%%
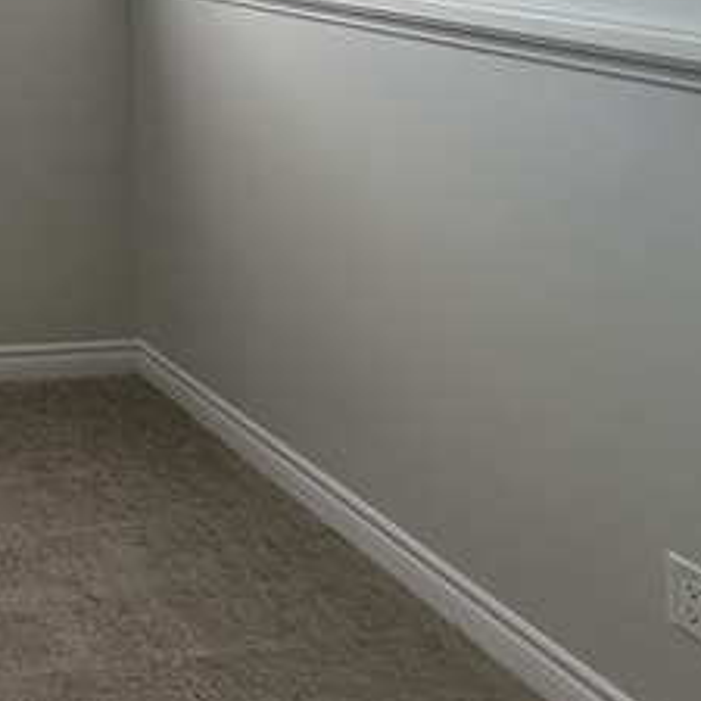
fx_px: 1008
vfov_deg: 32.0
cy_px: -137
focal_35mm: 44
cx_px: -427
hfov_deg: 25.3
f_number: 2.2
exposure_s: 1/99
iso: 80
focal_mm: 2.22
%%
Images are to be skipped, and each line above is to be returned exactly.

fx_px: 1008
vfov_deg: 32.0
cy_px: -137
focal_35mm: 44
cx_px: -427
hfov_deg: 25.3
f_number: 2.2
exposure_s: 1/99
iso: 80
focal_mm: 2.22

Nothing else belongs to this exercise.